Der rasche Zugriff auf gerade benötigte Kontextinformationen ist für die Mitarbeiter im Bereich Business Development erfolgskritisch. Mehr als 100.000 heterogen verteilte Dokumente unterschiedlichster Formate liefern Informationen zu mehr als 3.000 Unternehmen inklusive Universitäten. Gängige Suchmethoden reichen nicht aus. Beschäftigt sich beispielsweise ein Anwender in Japan mit einem Unternehmen, das hochreine Allergene für Desensibilisierungs-Behandlungen herstellt und ein anderer arbeitet an einem Projekt in Kanada, bei dem Antihistaminika im Mittelpunkt stehen, haben beide Projekte naturgemäß Schnittstellen. Entscheidend ist daher, dass beide voneinander wissen.
Diese 'Ähnlichkeitssuche' ist für den Projekterfolg enorm wichtig. Daher bietet die Anwendung unter Einsatz des USU KnowledgeMiner auch eine intelligente semantische Suche.
Neben der reinen Angabe zu suchender Projekte oder Therapiegebiete können Mitarbeiter in einem Netz von ähnlichen Themen navigieren (siehe Abbildung einer entsprechenden Topic Map). Dieses kann selbst erstellt oder beispielsweise auch von der National Library of Medicine bezogen werden. Dort finden sich regelmäßig gepflegte medizinische Fach-Thesauri mit über 800.000 Themen in 20 Sprachen.

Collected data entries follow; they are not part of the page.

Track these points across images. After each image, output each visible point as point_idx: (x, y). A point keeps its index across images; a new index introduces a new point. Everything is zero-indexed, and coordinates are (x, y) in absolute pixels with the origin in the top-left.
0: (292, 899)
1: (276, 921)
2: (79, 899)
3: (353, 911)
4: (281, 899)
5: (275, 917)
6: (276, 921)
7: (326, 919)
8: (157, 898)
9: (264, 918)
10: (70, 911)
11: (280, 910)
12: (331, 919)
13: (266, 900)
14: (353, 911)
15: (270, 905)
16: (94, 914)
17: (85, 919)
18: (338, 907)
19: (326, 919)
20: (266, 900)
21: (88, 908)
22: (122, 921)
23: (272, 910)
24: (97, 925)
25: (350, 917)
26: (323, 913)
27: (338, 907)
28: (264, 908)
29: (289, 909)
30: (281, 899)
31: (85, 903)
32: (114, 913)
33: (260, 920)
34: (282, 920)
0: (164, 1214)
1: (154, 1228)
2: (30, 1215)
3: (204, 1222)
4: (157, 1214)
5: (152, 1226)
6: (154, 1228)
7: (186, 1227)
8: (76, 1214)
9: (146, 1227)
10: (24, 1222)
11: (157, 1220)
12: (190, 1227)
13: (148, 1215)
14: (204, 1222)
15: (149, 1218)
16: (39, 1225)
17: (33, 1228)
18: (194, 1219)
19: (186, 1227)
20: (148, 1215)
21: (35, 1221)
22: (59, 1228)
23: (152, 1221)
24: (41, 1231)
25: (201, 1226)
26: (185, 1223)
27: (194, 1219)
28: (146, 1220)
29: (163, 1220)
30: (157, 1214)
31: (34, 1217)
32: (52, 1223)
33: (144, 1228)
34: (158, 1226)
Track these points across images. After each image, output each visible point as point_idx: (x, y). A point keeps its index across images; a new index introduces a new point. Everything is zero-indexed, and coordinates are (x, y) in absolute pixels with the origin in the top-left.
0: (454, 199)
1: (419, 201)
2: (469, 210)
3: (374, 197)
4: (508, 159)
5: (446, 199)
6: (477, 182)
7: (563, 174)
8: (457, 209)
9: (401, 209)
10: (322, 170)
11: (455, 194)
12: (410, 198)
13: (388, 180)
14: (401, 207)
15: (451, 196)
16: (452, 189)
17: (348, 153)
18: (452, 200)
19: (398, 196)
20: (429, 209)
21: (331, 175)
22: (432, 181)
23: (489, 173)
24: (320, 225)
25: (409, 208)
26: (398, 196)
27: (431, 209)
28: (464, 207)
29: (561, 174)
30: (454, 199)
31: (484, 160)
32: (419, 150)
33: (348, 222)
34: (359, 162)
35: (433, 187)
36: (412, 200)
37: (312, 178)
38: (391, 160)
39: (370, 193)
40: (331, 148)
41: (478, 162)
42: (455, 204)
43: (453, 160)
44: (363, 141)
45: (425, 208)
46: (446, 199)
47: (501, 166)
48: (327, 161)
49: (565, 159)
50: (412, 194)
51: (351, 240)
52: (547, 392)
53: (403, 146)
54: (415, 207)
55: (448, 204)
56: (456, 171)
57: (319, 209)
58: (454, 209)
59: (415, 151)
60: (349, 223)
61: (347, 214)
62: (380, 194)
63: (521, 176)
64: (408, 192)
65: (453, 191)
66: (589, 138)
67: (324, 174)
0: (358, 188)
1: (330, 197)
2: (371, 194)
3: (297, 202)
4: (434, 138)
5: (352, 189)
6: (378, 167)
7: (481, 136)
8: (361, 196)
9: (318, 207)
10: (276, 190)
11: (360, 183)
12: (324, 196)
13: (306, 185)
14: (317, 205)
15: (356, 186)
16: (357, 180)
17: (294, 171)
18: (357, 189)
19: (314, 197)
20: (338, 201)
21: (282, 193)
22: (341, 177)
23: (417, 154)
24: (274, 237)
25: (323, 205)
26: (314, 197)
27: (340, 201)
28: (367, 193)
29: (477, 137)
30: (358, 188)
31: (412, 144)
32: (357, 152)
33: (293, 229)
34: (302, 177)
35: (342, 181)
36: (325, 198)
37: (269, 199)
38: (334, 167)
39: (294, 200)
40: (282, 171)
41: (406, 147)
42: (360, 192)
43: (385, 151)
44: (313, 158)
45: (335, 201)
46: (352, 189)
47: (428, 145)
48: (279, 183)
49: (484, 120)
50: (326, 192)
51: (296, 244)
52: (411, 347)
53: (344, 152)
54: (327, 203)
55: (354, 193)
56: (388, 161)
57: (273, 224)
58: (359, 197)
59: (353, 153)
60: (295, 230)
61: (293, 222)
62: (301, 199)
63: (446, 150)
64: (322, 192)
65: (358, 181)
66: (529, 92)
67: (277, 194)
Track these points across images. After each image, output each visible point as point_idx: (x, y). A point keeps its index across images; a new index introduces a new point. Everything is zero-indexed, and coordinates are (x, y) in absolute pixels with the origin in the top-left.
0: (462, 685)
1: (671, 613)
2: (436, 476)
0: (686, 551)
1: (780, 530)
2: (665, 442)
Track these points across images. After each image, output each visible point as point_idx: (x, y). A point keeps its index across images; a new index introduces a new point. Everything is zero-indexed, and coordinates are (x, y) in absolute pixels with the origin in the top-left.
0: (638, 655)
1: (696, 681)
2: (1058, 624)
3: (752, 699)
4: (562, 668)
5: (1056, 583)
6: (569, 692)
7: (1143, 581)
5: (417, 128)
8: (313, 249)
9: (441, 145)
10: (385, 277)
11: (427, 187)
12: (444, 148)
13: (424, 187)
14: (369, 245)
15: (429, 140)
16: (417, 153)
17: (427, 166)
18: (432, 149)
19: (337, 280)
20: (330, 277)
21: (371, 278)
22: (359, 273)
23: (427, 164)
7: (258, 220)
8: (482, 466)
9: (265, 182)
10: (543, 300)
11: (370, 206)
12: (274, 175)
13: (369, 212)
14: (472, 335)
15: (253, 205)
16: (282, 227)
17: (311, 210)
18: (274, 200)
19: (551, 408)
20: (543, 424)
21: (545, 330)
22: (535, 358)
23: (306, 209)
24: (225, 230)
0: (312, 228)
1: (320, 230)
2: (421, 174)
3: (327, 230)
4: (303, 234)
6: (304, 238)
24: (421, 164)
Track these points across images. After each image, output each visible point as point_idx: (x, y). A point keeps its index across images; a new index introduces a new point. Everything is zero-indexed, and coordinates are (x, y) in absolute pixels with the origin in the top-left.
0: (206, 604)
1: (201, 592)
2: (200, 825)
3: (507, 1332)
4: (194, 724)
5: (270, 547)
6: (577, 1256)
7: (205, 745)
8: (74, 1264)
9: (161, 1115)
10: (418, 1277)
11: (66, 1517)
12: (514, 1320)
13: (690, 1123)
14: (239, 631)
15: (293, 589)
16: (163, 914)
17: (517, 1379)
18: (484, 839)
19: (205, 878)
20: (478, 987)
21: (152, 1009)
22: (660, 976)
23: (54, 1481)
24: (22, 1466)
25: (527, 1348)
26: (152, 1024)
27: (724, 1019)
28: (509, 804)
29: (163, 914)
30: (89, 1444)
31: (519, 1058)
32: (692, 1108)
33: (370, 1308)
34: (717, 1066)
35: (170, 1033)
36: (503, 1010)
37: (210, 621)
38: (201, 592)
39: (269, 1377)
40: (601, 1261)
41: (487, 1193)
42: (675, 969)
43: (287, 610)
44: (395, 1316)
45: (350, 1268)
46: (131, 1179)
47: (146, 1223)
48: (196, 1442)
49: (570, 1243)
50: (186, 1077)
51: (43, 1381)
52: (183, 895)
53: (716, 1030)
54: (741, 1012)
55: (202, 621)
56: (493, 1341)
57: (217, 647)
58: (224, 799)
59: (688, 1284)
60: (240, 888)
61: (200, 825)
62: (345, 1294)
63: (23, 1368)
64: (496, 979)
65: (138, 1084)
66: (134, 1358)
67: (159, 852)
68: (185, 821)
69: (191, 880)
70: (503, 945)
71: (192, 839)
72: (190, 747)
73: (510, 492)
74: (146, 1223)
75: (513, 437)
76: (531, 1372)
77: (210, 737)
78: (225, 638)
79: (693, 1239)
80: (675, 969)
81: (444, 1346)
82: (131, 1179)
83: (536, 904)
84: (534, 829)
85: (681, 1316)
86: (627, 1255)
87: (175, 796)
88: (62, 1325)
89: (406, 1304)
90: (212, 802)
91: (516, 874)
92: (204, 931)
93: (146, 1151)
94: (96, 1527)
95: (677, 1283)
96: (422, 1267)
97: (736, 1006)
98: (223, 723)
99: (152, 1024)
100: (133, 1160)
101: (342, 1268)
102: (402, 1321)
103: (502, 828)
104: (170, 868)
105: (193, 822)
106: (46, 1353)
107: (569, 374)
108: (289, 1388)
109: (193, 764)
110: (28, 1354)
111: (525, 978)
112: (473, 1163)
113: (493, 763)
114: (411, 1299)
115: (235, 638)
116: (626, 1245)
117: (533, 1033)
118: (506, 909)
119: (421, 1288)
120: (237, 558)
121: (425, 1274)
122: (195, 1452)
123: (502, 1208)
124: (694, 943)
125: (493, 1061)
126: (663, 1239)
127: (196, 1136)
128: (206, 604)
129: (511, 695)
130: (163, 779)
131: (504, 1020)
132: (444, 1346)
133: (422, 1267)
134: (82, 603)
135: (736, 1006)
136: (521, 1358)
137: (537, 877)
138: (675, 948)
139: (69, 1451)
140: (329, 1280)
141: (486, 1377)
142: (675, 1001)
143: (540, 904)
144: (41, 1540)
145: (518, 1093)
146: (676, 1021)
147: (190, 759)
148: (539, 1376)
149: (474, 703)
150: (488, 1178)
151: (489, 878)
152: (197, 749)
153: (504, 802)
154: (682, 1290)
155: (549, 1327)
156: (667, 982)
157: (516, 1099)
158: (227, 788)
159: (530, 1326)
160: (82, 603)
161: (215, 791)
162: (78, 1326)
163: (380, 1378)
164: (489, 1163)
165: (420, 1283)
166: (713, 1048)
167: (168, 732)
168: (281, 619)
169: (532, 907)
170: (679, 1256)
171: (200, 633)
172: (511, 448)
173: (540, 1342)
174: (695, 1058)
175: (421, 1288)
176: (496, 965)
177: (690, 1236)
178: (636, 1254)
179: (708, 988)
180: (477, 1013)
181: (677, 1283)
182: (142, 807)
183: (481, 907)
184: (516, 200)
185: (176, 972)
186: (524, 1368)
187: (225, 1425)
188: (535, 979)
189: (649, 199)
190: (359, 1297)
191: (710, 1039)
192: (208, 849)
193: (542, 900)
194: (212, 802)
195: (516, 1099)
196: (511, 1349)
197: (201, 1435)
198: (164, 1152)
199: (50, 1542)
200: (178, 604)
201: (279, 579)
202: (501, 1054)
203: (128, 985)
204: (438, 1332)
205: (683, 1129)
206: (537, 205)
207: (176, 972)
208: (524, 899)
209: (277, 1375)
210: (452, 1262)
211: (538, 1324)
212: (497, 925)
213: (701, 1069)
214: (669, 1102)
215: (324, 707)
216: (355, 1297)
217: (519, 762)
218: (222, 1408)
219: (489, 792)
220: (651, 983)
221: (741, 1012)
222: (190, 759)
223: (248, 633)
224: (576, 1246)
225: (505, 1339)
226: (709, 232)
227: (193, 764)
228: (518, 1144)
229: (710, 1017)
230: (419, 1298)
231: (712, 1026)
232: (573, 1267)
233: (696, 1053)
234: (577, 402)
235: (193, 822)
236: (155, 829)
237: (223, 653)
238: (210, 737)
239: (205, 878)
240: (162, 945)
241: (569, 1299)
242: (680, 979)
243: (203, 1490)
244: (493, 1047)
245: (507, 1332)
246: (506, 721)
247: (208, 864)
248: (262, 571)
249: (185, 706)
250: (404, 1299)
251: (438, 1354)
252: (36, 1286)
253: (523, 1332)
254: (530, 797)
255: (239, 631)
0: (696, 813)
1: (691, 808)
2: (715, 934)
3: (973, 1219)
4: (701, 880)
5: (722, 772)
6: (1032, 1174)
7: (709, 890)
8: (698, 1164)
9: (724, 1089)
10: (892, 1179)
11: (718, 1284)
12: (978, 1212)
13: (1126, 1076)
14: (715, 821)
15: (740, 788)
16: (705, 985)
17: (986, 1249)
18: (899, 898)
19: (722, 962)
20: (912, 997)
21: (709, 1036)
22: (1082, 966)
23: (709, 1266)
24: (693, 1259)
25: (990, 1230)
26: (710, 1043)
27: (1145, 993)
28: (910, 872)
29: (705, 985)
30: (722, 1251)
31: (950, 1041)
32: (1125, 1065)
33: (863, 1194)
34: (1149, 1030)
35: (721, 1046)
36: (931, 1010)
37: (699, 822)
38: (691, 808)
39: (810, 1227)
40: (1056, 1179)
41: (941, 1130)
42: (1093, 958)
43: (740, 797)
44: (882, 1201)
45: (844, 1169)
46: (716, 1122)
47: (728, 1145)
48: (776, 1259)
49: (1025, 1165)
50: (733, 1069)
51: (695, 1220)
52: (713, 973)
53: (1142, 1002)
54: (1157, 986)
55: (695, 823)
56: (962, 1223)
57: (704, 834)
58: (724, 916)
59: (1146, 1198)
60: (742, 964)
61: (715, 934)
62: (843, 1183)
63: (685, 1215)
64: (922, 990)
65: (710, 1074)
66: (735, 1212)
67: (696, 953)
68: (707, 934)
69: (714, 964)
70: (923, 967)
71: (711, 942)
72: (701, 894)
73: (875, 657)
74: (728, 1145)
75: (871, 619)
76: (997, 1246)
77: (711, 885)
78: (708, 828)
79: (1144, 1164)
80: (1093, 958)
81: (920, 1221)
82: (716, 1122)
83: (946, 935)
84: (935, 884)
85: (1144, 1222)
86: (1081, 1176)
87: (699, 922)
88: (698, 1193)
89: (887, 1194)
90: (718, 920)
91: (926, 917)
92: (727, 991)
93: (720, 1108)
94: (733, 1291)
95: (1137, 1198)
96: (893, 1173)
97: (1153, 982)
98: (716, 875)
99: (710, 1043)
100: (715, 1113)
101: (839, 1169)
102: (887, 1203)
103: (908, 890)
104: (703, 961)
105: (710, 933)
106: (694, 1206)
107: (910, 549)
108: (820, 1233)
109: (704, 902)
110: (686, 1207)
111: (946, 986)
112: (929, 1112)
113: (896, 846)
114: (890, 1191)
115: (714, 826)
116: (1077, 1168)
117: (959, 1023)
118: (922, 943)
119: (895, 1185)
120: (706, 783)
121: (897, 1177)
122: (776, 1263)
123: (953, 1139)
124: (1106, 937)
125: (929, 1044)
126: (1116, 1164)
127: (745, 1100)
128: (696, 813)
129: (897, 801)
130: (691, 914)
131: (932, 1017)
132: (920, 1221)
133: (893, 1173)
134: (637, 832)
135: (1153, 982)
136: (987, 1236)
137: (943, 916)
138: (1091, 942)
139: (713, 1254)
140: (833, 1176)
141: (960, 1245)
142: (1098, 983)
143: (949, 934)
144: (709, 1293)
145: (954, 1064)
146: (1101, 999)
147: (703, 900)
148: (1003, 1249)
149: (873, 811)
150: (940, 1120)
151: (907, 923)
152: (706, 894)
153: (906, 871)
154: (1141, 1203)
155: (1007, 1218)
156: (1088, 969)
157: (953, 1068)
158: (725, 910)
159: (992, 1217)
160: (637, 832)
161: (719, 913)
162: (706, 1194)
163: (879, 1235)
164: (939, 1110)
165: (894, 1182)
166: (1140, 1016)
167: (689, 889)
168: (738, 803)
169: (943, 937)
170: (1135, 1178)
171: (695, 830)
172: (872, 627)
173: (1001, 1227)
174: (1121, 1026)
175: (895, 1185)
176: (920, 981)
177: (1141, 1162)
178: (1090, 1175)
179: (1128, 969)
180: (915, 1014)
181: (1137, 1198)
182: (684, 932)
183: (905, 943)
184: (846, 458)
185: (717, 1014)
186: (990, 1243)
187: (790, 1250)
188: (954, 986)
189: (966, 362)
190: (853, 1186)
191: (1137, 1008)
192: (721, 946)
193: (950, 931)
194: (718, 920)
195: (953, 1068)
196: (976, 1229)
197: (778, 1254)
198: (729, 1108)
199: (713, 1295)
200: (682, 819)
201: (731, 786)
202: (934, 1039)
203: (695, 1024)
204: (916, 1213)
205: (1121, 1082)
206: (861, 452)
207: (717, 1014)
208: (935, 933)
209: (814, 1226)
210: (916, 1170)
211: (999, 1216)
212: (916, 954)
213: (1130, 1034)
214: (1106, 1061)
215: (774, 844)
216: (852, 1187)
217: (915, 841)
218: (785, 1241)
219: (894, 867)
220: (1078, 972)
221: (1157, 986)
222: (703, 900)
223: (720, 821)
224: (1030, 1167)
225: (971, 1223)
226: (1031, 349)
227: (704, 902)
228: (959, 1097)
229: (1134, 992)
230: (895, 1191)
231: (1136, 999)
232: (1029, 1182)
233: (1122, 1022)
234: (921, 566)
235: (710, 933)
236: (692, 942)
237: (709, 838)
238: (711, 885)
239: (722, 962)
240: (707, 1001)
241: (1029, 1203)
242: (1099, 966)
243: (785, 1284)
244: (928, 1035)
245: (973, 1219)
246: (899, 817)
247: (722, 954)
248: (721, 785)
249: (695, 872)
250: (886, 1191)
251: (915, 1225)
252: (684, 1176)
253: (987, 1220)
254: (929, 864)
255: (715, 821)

Praxisorientiert - die Technologie
Für dieses Projekt wurde von der USU die zentrale Anwendung auf Basis eines USU-Frameworks entwickelt, das aus diversen Java-Projekten resultierte. Die für das Reporting notwendige Datenbank wurde mit Oracle realisiert. Mit dem USU KnowledgeMiner kommt ein Werkzeug für eine nachfrageorientierte Informationsversorgung zum Einsatz. Große, unstrukturierte Dokumentenmengen werden mit Hilfe einer Themenstrukturierung auf Meta-Ebene zugänglich gemacht und inhaltlich erschlossen. Die Aufwände für die Pflege und Strukturierung von Daten können damit drastisch reduziert werden.
Technologisch basiert dieses Verfahren auf dem ISO-Standard 13250 der Topic Maps - eine Form der Wissensrepräsentation auf Basis von XML. Systemseitig werden die unternehmensspezifischen Themennetze visualisiert. Damit unterstützt das System unterschiedlichste Suchsituationen und -bedürfnisse, die in der Konzeption gängiger, technikzentrierter Recherche-Anwendungen meist zu wenig berücksichtigt werden. Der Anwender kann sich leicht interaktiv durch die gewünschten Themen navigieren und wird auch auf thematische Querbeziehungen aufmerksam gemacht, die durch gängige Strukturierungsmechanismen nicht zugänglich sind. Dabei können auch große Netze mit Hunderttausenden von Themen verarbeitet werden - neben einer strukturierten, prozessorientierten Arbeitsweise eines der wesentlichen Kriterien für eine erfolgreiche Umsetzung des Projektes.